▶ [Problem]
Pictures in the records below are skipped; the rest is copied exactly.

▶ [Input data]
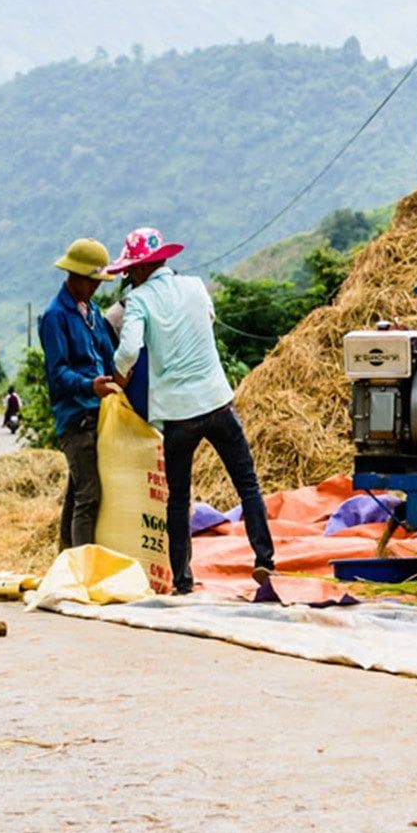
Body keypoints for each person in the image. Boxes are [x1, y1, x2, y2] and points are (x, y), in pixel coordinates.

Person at [103, 227, 276, 591]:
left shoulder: (139, 301)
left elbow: (130, 347)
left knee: (178, 498)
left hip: (178, 414)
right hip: (216, 401)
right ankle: (264, 560)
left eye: (131, 270)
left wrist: (119, 375)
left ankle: (182, 580)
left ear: (140, 269)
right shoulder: (196, 286)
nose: (130, 276)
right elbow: (208, 320)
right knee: (247, 483)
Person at [39, 237, 119, 550]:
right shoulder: (55, 316)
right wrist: (90, 386)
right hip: (76, 420)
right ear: (76, 276)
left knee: (77, 492)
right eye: (93, 281)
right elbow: (57, 375)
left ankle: (65, 559)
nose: (97, 287)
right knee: (90, 495)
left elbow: (106, 352)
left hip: (97, 415)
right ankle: (83, 566)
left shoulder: (92, 311)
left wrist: (119, 375)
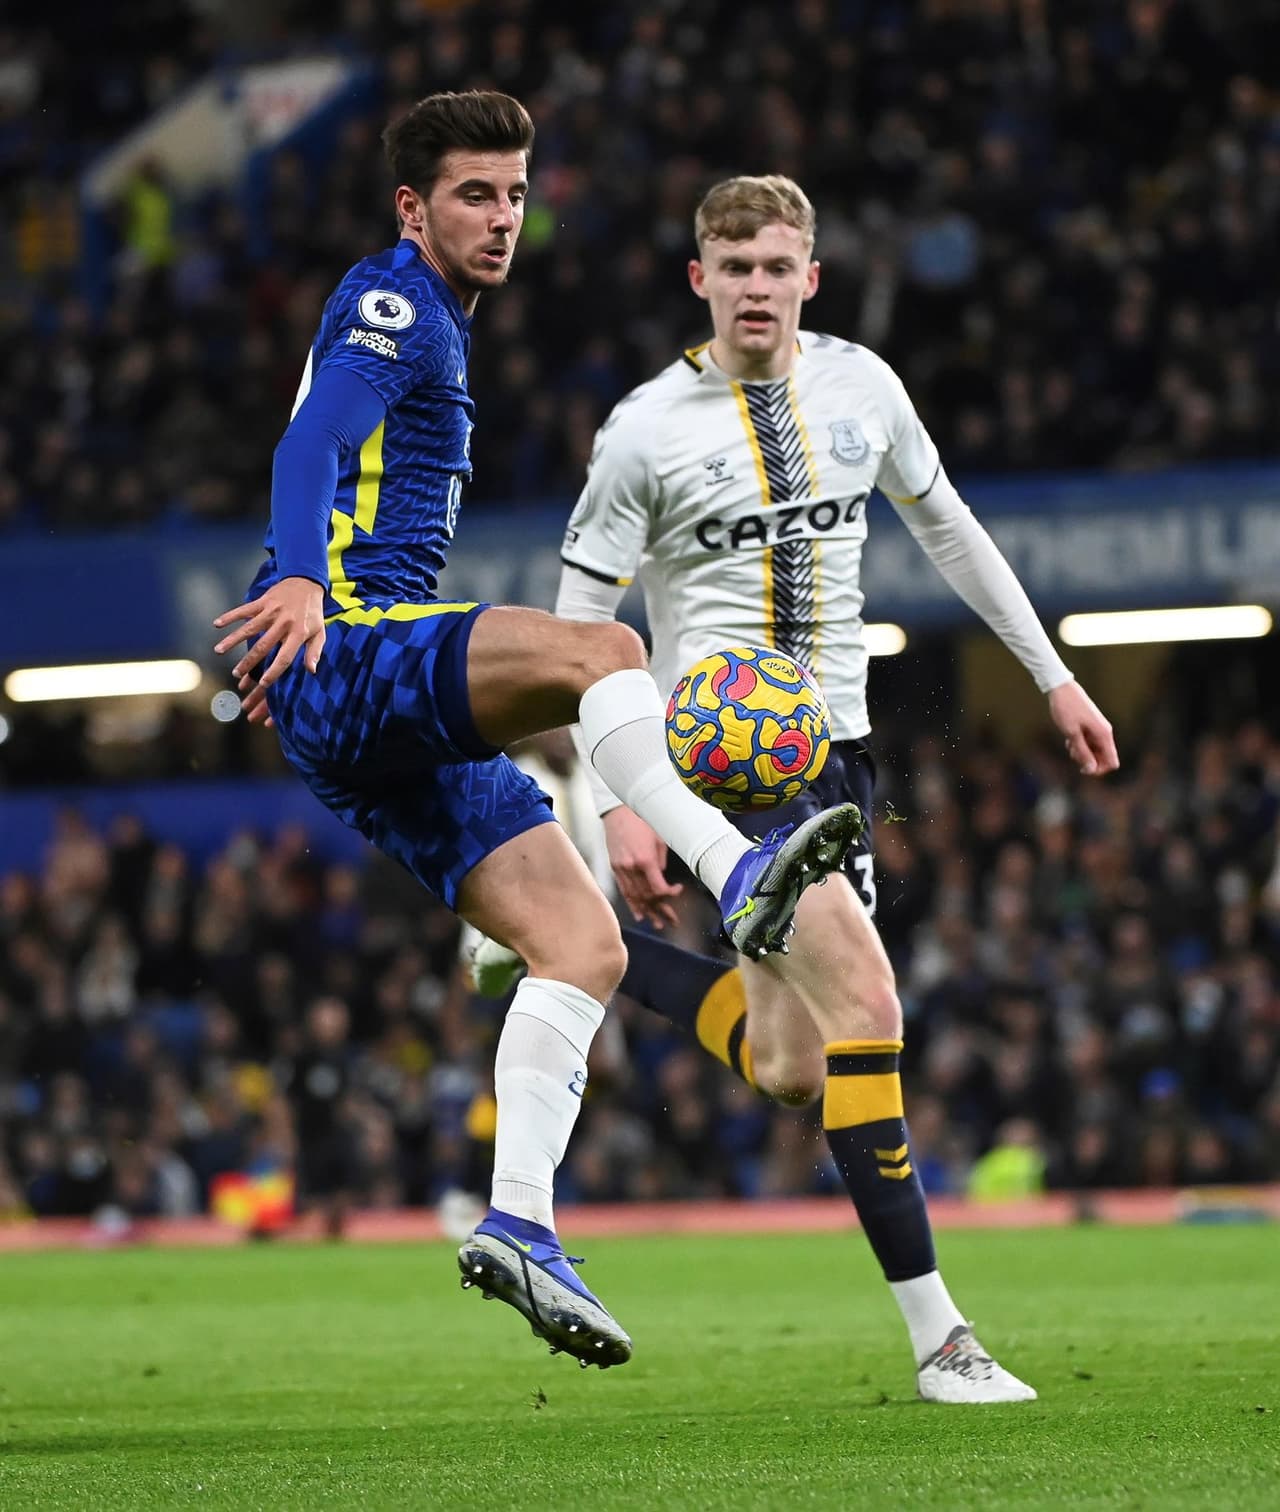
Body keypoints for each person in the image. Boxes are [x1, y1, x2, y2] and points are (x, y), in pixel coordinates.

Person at [212, 102, 862, 1370]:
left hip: (349, 701)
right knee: (604, 652)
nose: (503, 217)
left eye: (514, 193)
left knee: (582, 944)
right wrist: (296, 578)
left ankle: (518, 1222)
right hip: (346, 640)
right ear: (413, 209)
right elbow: (312, 438)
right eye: (475, 194)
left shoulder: (439, 318)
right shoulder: (396, 304)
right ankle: (735, 870)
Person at [552, 174, 1119, 1400]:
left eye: (775, 267)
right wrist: (615, 802)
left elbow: (948, 527)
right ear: (697, 279)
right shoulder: (642, 430)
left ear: (810, 277)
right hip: (721, 765)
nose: (754, 288)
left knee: (791, 1068)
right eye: (733, 268)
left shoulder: (863, 388)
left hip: (838, 753)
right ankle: (941, 1341)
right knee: (868, 1005)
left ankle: (570, 945)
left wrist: (1054, 677)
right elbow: (581, 623)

▶ [Result]
Body keypoints for each person in the image. Boxes are [x1, y1, x2, y2] and points are (x, y), in pixel coordinates.

Person at [103, 227, 276, 591]:
left shoulder: (139, 301)
left elbow: (130, 347)
left knee: (178, 498)
left hip: (178, 414)
right hip: (216, 401)
right ankle: (264, 560)
left eye: (131, 270)
left wrist: (119, 375)
left ankle: (182, 580)
left ear: (140, 269)
right shoulder: (196, 286)
nose: (130, 276)
right elbow: (208, 320)
right knee: (247, 483)
Person at [39, 237, 119, 550]:
right shoulder: (55, 316)
right wrist: (90, 386)
right hip: (76, 420)
right ear: (76, 276)
left knee: (77, 492)
right eye: (93, 281)
right elbow: (57, 375)
left ankle: (65, 559)
nose: (97, 287)
right knee: (90, 495)
left elbow: (106, 352)
left hip: (97, 415)
right ankle: (83, 566)
left shoulder: (92, 311)
left wrist: (119, 375)
Body keypoints for each person in the image. Boxes are [x1, y1, x2, y2] and points are (x, y), in pixel coordinates.

Person at [212, 102, 862, 1370]:
left hip: (349, 701)
right knee: (604, 652)
nose: (503, 217)
left eye: (514, 193)
left knee: (582, 944)
right wrist: (296, 578)
left ankle: (518, 1222)
right hip: (346, 640)
right ear: (413, 209)
right elbow: (312, 438)
right eye: (475, 194)
left shoulder: (439, 318)
right shoulder: (396, 304)
right ankle: (735, 870)
Person at [552, 174, 1119, 1400]:
left eye: (775, 267)
right wrist: (615, 802)
left elbow: (948, 527)
right ear: (697, 279)
right shoulder: (642, 430)
left ear: (810, 277)
right hip: (721, 765)
nose: (754, 288)
left knee: (791, 1068)
right eye: (733, 268)
left shoulder: (863, 388)
left hip: (838, 753)
right ankle: (941, 1341)
right knee: (868, 1005)
left ankle: (570, 945)
left wrist: (1054, 677)
right elbow: (581, 623)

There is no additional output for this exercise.